Why wasn’t the straight couple fired?
Their reaction post-firing us for being lesbians reminds me of teaching 4-year-olds. When little Irene cut off chunks of her curls a few weeks ago and shoved them under a table, she at first claimed it wasn’t her hair. Similarly, the camp director claimed he didn’t care we were gay; it was someone else who had a problem with us. When Irene couldn’t deny any longer that the curls came from her frizzy head, she said Macarena was the one who gave her the scissors and told her to cut. When the camp director couldn’t deny his reason for firing us, he said the conservative “señor” from Barcelona was the one who told him to fire us. Macarena denied wrongdoing and Irene screamed, “You’re a liar!” The camp director’s wife screamed those very same words to me.
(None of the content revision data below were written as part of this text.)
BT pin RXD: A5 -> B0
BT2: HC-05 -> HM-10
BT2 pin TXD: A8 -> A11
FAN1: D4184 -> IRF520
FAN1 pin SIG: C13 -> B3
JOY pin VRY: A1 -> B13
Even children, however, act in a more responsible way than these adults. Preschoolers usually end up admitting their faults, perhaps teary-eyed, apologizing and accepting their punishments, after all we remind them that they are “big kids” and they don’t want to return to the baby class.
Maybe the education system failed the directors of this summer camp. Maybe they missed out on having a teacher to teach them kindness, responsibility and honesty. Maybe, just maybe, they would have had a teacher like that if she hadn’t been fired for being gay.